━━━━━ Data section ━━━━━

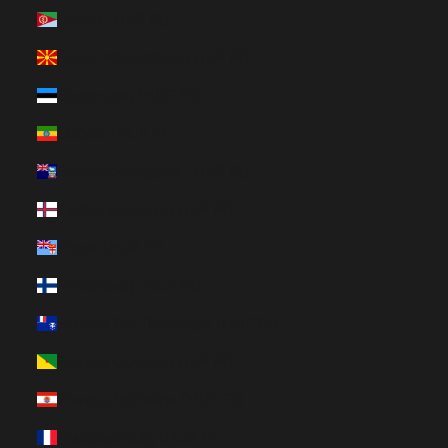
Eritrea (HUF Ft)
Észak-Macedónia (HUF Ft)
Észtország (HUF Ft)
Etiópia (HUF Ft)
Falkland-szigetek (HUF Ft)
Feröer szigetek (HUF Ft)
Fidzsi (HUF Ft)
Finnország (HUF Ft)
Francia Déli Területek (HUF Ft)
Francia Guyana (HUF Ft)
Francia Polinézia (HUF Ft)
Franciaország (HUF Ft)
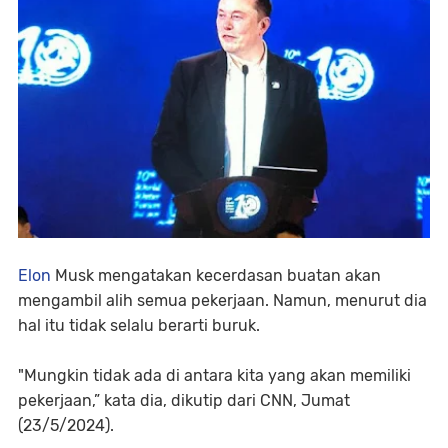
Elon
Musk mengatakan kecerdasan buatan akan
mengambil alih semua pekerjaan. Namun, menurut dia
hal itu tidak selalu berarti buruk.
"Mungkin tidak ada di antara kita yang akan memiliki
pekerjaan,” kata dia, dikutip dari CNN, Jumat
(23/5/2024).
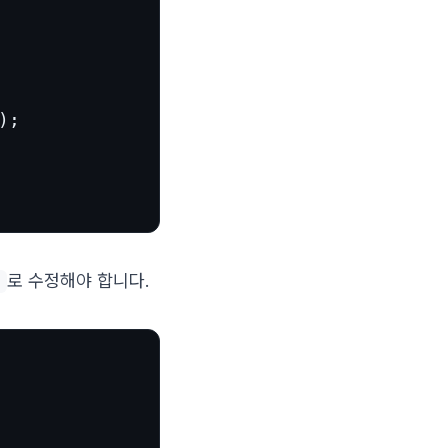
);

━━━━━

How to complete this task: Render the lines above as a numbered list, skipping any blank lines. Leave the pictures out of your answer.

Problem solution:
1. Eritrea (HUF Ft)
2. Észak-Macedónia (HUF Ft)
3. Észtország (HUF Ft)
4. Etiópia (HUF Ft)
5. Falkland-szigetek (HUF Ft)
6. Feröer szigetek (HUF Ft)
7. Fidzsi (HUF Ft)
8. Finnország (HUF Ft)
9. Francia Déli Területek (HUF Ft)
10. Francia Guyana (HUF Ft)
11. Francia Polinézia (HUF Ft)
12. Franciaország (HUF Ft)
13. Elon
14. Musk mengatakan kecerdasan buatan akan
15. mengambil alih semua pekerjaan. Namun, menurut dia
16. hal itu tidak selalu berarti buruk.
17. "Mungkin tidak ada di antara kita yang akan memiliki
18. pekerjaan,” kata dia, dikutip dari CNN, Jumat
19. (23/5/2024).
20. );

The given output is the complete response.